WORK TO COMPLETE: Reproduce, word for word, the part of the power supply discussion below starting at "I have just" and ending at "non standard size.".

Sometimes when I power down it will restart its self as well. I have un clicked the box that says restart on certain errors in the control panel.
When running all is fine.
one further thing is to check that the cable connecting the start button on the case to the mobo has not slightly moved or corroded. Lift it off completely then then push it back on again.
I have just done that a couple of times, to make sure. I suspect the PSU though because of the GFX card issue. It will be the second PSU failure on this Board, all be it in just over 3 years.
If renewing a PSU check:
1. The physical size of your PSU, some are hard to replace due to being a non standard size.
2. The amount of power need from the PSU don't skimp.
3 The correct connections for your equipment
1. Physical Dimensions
Besides the specs and form factors, the physical dimensions are also important factors in selecting a compatible power supply. Here is an outline of the physical dimensions of most standard power supplies:
# ATX: 6x3.5x5.5", HxWxD. Most common. Uses 4 mounting screws.
# Mini-ATX: 5x3.5x5", HxWxD. Rare size. Uses 4 mounting screws. Can be used in a regular ATX case, but often not the other way around.
# MicroATX: 5x3x4", HxWxD. Use 3 mounting screws. Not interchangeable with ATX or miniATX.
# Flex ATX: Even smaller than Micro ATX. Various sizes according to case specs; often not interchangeable.
Use the data above to determine if a particular power supply would fit your case.
The quality of a power supply can be estimated by its weight. While this is not a true scientific or thorough measurement of the power supply reliability, it is nevertheless a very simple and easy way for ordinary PC users to estimate and compare the quality of a power supply. Why weight matters click here
2. Power supply calculator click here
3. Correct connections
Some boards have 20 pin connectors others 24 pin
There is often a 4 pin plug required to power Intel CPUs
Molex D plugs for IDE HDD and CD/DVD drives
SATA power connections for latest HDDs and DVD drives.
Guide to changing PSU
I have built this PC and changed the PSU once before as the one that came with the case was not powerful enough. I will take it out and then go to the local computer shop with it and the Motherboard manual to get the right one.

INFORMATION PROVIDED:
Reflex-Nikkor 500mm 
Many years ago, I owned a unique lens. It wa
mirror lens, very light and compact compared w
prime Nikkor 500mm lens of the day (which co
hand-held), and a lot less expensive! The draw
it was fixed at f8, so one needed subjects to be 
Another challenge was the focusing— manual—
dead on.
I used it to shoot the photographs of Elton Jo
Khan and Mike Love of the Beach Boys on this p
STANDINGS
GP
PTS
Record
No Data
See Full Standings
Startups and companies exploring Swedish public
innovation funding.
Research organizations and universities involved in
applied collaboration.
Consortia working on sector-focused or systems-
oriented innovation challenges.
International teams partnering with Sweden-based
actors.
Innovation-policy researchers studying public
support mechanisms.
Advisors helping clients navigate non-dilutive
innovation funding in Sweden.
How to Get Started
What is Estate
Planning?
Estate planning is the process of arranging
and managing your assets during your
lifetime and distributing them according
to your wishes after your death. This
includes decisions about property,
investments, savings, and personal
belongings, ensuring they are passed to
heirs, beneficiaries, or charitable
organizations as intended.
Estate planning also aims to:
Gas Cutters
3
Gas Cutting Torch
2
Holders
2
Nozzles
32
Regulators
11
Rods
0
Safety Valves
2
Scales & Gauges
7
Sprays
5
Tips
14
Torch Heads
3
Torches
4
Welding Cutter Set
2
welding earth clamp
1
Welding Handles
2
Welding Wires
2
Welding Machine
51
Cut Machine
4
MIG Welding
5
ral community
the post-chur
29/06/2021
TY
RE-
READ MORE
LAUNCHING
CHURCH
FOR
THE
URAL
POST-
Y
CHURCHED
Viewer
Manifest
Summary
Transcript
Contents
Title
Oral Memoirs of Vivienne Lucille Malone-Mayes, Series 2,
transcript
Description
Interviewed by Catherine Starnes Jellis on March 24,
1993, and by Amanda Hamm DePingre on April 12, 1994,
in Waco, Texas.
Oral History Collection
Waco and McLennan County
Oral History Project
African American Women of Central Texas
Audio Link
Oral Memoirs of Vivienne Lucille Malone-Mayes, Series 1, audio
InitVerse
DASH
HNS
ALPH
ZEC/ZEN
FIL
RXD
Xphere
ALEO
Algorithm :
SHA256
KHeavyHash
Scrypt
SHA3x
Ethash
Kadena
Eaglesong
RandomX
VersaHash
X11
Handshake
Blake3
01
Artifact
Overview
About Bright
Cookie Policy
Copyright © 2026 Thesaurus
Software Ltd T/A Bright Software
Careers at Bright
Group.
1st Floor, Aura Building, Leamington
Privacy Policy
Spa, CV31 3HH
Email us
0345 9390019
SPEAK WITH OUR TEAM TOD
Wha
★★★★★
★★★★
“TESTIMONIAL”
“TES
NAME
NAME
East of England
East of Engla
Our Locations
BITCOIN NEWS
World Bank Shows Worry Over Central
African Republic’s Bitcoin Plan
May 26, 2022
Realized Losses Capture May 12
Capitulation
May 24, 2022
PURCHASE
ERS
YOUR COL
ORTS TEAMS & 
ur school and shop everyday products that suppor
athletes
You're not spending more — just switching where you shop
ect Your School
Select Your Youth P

YOUR RESPONSE:
I have just done that a couple of times, to make sure. I suspect the PSU though because of the GFX card issue. It will be the second PSU failure on this Board, all be it in just over 3 years.
If renewing a PSU check:
1. The physical size of your PSU, some are hard to replace due to being a non standard size.